Since it was a bit tricky to find a working example of getting data from a server method on a client in a sync way, I’ve decided to share some working solutions so that it might help someone else. In particular my task was to have a server method to perform search in Mongo, and then, once search is completed, show results in the client. The important thing here is the ‘once search is completed’, because I did not want to have any false responses from the method before it actually finishes it’s work.
If you have following method on server:
Meteor.methods({
testServerMethod() {
return 'hello world';
},
});
and try to call the method from the client without callback, like this:
const test = Meteor.call('testServerMethod');
console.log('test', test);
you will get ‘test, undefined
.’
Even if you experiment with adding a callback like this (leaving console.log outside of the callback is intentional)
const test = Meteor.call('testServerMethod', function(error, result){
return result;
});
console.log('test', test);
you will still be getting 'test, undefined
', as test can be printed already even though there is nothing assigned to it.
Now the only correct solution if you’d like to do it in a clean way (without any external modules) is to assign the callback result to a reactive variable.

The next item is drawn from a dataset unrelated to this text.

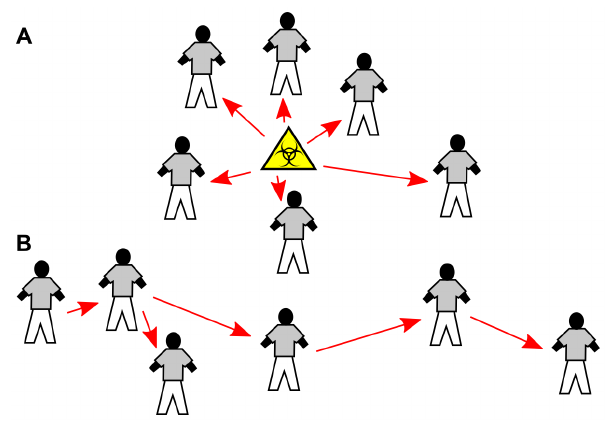
Figure 1. Different patterns of disease clusters. Clusters of disease cases caused by a point source (A) show a different pattern than clusters caused by human-to-human transmission of a contagious disease (B). (A) When there is a point source cases tend to be found in the region around it. Modern scan statistics exploiting this pattern have been developed to find evidence of point sources causing disease. (B) When contagious diseases are spread by human-to-human transmis- sion, clusters tend to be more chain-like; the relevant distances are those between pairs of cases rather than between case and point source. Although it is still possible to find clusters in situation (B) with algorithms developed for (A), the problem can be handled more naturally by taking into account the different cluster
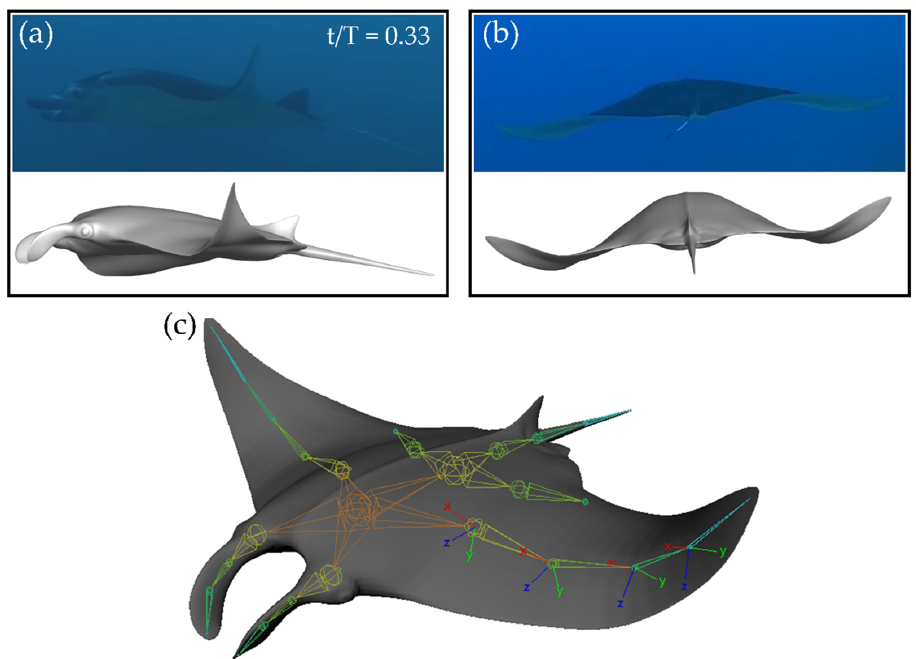
Figure 1. Comparison between biological motion and prescribed manta-like motion from side ( a ) and back ( b ) views at T = 0.33. ( c ) Skeletal joint arrangement for the current model.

I would suggest using specifically created reactive variable for this instead of Session, and then do following (in my case the method was triggered after route url has been changed):
Meteor.Test_template.onCreated(function(){
const test = new ReactiveVar();
this.autorun(function(){
FlowRouter.watchPathChange();
Meteor.call('testServerMethod', function(error, result){
if (result) test.set(result);
});
console.log('test', test.get());
});
});
Now from this example every time you change your url, the server method will be triggered and once it finishes, the result will be passed to the reactive variable, to change of which the console.log listens to, and fires (prints) it once it is changed.
While looking through solutions I have tried the https://atmospherejs.com/simple/reactive-method but did not like it because it fired false undefined
response the very first time it was triggered, while I wanted to avoid any multiple firings.
Another option is using Promises and async/await syntax, but it seemed too complex for my specific task, and eventually I was not sure if one can actually read a response from a Promise in Meteor without any external packages, can we?